Ed Driscoll

Not Waiting For The Asteroid

ad_revenue_9-6-0I’m not sure if Kate of Small Dead Animals has seen the chart that the Whiskey’s Place blog has found embedded in a Wall Street Journal article on radio ad revenues. But it seems a natural for her “Not Waiting For The Asteroid” series of blog posts on the dinosaur media.

If the projections continue,  Internet ad revenues will cross newspaper advertising sometime in the next year or two. It’s hard to determine from the chart though, how much of that newspaper ad revenue is strictly from “dead tree” newspaper sales, versus both online and print. But it does explain the accelerating “Red Queen’s Race” feel emanating from so much of the media’s actions over the past couple of years.

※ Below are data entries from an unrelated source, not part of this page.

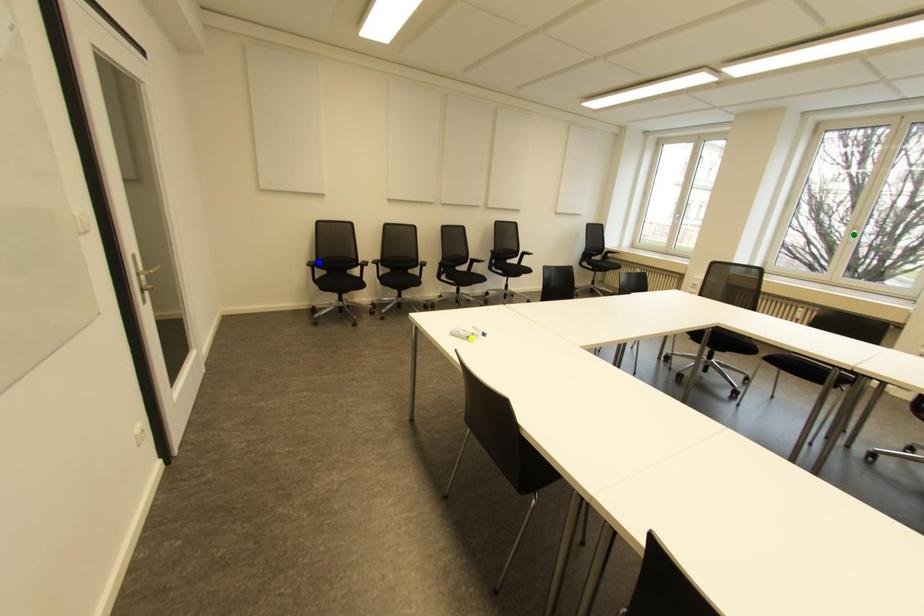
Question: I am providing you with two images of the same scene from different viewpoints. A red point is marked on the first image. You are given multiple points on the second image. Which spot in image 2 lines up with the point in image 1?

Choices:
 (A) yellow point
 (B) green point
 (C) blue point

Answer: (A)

In a somewhat related post, James K. Glassman (H/T: VP) asks, “So why do fewer and fewer people find newspapers compelling? Call me old-fashioned, but I think that content counts”:

A major strategy for publishers has been to cope with falling circulation and advertising by cutting back on the editorial product — both space and talent. The result, quite naturally, is a newspaper of declining quality, which, also quite naturally, attracts few readers. Thus, what we see is a death spiral. It is only a matter of time — and not much time — before all but a handful of newspapers are gone.

Despite what you hear lately from politicians and aging journalists, there is no moral case to be made for news and opinion delivered with ink on paper. But it is still infuriating to watch quality fall so dramatically at institutions that should know better. A case in point….

Five months ago, the Washington Post eliminated its stand-alone daily Business section and folded it into the front of the paper. The Business section, all by itself, survives only on Sundays. The coverage, is scantier and the subject matter frothier. Today’s Business front (page G1) carries three stories. At top on the right hand side (traditionally, the lead story) is a column by Michelle Singletary on why you should not have typos on your resume. The big headline across the fold is about collectibles — concentrating on the market for 1960s guitars. The third piece, an electronic gaming column by Mike Musgrove, focuses on new Nintendo software called “Personal Trainer: Walking.”

You might think that we weren’t enmeshed in the worst economic crisis in at least a quarter-century or that the administration had not proposed a trillion-dollar-plus plan to revise the healthcare system or that the Fed not is about to face an excruciating decision on interest rates or that investors were not still deeply troubled about what to do about their 401(k) plans….

Hey, why should the Post’s business content not experience the same downward slide in quality as the rest of their reporting?